Tuesday, 24 January 2017: 10:30 AM
310 (Washington State Convention Center )
In this study, we use an artificial convolutional neural network to produce probabilistic precipitation categorizations based on atmospheric profiles from the Global Ensemble Forecast System (GFS). Traditional precipitation classification techniques often rely on a derived set of physical parameters which summarize an atmospheric profile, and classifications are made following a rule-based algorithm. In our approach, advanced machine learning techniques discover natural summary features by learning from an example set where observed precipitation types are matched with the GFS model profiles that produced them. The neural network considers location-dependent climatological precipitation probabilities and model-generated vertical profiles of temperature, wet-bulb temperature, and specific humidity as predictors.
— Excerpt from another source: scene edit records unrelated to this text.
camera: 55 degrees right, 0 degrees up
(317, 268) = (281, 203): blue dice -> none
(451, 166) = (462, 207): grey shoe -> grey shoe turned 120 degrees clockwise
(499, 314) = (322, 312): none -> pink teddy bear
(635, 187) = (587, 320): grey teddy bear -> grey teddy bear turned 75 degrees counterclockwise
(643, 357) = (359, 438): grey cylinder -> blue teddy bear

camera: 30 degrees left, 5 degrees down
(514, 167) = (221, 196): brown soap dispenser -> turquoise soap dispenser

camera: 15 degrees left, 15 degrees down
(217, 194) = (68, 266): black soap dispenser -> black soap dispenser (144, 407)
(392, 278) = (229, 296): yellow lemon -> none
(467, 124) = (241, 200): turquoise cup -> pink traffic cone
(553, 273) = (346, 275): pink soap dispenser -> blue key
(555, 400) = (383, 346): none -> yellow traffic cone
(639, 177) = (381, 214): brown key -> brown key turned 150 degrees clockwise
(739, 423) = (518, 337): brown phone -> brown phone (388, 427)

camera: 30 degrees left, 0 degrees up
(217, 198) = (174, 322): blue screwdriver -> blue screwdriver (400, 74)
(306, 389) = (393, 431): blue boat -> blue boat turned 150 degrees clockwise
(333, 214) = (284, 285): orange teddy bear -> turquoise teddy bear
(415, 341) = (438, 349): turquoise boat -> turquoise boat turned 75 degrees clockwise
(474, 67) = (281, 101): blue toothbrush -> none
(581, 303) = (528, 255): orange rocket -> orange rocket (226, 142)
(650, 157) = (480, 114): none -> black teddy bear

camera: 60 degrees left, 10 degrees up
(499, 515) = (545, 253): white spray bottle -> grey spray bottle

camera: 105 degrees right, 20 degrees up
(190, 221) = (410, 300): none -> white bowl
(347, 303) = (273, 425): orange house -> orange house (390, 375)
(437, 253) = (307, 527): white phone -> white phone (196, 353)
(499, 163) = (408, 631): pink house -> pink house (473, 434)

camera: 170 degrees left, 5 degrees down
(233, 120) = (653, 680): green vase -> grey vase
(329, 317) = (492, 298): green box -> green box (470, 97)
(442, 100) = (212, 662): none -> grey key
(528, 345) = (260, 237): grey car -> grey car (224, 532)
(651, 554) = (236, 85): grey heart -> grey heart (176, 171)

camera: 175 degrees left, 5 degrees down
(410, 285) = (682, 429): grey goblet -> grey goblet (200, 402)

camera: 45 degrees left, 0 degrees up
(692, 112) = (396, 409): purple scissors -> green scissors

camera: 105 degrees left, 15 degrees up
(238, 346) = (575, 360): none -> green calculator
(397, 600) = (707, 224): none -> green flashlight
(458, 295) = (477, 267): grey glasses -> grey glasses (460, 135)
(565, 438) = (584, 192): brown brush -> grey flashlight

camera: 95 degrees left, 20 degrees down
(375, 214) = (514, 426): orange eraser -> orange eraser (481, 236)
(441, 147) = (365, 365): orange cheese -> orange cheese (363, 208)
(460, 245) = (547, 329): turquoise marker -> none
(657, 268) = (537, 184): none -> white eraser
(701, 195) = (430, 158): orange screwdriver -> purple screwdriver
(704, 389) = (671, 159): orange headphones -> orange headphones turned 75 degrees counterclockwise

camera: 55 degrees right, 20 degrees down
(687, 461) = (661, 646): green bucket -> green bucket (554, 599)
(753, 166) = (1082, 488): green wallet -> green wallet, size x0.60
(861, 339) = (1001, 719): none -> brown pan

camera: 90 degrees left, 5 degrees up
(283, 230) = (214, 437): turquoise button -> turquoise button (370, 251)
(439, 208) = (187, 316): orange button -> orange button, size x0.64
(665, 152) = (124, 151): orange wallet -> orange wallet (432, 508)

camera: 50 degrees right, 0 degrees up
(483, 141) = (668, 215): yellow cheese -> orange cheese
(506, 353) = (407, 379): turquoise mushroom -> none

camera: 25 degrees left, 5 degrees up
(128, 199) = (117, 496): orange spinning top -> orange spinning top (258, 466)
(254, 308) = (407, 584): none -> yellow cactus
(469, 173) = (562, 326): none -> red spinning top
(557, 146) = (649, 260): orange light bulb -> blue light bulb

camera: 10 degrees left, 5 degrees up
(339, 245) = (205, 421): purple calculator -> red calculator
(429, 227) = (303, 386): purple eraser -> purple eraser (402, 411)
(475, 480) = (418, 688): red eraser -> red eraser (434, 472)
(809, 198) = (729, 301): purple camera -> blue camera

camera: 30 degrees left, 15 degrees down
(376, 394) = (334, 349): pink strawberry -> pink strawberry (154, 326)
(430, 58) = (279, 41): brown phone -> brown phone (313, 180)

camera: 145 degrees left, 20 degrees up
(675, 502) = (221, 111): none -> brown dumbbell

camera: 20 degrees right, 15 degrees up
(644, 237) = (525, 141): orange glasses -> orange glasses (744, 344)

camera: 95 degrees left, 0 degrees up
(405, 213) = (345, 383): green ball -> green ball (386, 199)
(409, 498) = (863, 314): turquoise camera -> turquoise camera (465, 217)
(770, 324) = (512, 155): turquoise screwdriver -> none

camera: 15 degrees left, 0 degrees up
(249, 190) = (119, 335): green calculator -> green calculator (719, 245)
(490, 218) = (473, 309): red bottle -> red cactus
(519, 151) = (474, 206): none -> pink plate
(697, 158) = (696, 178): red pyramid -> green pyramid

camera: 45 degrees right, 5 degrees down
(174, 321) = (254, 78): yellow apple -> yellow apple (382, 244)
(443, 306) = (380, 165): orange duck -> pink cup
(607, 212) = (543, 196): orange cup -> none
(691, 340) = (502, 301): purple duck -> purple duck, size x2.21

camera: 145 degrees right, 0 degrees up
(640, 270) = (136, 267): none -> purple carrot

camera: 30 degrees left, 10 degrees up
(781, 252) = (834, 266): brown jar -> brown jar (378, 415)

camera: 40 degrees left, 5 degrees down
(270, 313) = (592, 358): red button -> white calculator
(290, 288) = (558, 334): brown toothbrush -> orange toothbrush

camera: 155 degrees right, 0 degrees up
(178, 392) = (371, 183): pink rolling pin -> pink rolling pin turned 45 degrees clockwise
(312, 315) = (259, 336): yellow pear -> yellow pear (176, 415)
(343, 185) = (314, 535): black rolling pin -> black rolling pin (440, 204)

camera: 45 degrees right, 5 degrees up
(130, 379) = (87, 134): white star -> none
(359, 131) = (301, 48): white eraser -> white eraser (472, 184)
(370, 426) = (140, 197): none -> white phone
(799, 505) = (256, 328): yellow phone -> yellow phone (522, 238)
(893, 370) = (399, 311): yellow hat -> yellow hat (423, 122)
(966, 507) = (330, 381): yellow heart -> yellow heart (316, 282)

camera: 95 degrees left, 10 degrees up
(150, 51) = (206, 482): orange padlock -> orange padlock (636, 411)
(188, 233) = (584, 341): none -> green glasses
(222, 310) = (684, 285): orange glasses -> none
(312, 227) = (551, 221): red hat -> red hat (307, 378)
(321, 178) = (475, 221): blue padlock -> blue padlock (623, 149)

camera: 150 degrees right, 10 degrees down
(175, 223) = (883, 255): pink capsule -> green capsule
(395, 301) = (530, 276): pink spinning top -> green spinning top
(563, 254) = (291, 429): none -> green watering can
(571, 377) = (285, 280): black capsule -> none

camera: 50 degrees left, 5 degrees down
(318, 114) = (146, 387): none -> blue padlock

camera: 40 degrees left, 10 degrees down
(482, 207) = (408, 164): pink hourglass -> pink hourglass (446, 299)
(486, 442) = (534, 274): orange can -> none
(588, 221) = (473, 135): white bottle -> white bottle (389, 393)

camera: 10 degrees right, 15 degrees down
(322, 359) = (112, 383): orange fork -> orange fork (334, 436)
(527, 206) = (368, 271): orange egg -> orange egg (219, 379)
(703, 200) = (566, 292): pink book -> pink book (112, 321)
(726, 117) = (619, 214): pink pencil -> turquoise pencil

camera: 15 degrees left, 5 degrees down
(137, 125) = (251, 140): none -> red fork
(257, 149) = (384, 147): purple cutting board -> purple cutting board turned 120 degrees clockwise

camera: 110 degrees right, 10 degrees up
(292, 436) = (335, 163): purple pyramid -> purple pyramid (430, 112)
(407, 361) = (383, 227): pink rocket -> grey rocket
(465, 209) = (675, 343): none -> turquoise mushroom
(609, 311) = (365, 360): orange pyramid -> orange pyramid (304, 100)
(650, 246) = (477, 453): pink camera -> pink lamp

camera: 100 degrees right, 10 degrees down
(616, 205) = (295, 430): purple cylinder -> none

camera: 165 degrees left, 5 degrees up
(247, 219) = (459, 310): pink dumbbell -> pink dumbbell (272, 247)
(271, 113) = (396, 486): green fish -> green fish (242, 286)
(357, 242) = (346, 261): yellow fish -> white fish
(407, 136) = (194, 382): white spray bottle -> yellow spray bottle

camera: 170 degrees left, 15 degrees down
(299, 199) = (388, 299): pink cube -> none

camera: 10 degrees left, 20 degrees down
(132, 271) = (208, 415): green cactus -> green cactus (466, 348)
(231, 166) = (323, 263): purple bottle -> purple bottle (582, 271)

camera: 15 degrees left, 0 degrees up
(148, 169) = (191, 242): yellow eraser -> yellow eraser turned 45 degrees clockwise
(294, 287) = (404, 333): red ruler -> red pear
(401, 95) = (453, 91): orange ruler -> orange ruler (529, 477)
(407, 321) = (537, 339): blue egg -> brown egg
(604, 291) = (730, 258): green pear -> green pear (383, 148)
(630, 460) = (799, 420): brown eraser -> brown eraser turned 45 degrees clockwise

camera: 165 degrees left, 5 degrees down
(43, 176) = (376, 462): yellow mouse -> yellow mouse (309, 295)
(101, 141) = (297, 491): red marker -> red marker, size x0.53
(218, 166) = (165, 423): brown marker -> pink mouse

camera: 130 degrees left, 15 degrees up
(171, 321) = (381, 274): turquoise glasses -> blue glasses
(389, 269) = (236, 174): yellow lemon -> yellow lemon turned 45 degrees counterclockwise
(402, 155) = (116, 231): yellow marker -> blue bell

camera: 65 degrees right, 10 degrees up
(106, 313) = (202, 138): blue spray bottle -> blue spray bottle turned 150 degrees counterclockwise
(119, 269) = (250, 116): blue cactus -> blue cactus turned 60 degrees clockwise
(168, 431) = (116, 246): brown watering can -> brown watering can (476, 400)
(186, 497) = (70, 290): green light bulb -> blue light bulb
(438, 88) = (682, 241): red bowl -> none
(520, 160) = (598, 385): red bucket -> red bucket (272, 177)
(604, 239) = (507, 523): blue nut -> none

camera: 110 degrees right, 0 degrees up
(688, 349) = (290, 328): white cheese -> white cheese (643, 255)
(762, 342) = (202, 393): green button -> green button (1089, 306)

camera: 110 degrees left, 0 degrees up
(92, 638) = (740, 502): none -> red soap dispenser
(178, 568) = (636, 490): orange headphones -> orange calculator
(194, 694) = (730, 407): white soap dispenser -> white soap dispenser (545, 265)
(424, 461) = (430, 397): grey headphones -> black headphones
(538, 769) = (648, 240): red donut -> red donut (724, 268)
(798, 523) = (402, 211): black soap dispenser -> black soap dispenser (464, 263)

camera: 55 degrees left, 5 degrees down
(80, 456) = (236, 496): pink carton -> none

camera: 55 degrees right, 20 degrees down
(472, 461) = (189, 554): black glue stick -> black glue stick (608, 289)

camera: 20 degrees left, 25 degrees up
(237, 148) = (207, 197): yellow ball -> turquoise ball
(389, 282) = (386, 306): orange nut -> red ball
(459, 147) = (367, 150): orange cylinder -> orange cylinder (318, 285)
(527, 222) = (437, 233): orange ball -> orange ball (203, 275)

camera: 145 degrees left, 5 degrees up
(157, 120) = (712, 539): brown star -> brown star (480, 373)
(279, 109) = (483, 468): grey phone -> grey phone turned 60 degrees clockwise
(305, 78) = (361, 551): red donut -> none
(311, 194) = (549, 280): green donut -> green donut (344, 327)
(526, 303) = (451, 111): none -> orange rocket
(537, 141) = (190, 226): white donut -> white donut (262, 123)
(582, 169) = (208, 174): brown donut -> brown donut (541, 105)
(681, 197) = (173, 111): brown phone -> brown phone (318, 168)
Following a series of mathematical variable transformations, it maps those profile inputs into an independent probability distribution over precipitation type labels. Even though the limited spatial and temporal resolution of the GFS allows only a coarse representation of the temperature and specific humidity profiles, the trained network performs very well on rain and snow categories (RA, SN), but also shows skill for traditionally difficult categories such as ice pellets (IP) and freezing rain (FRZA). Finally, model peformance is compared to traditional precipitation type algorithms to assess relative changes in predictability.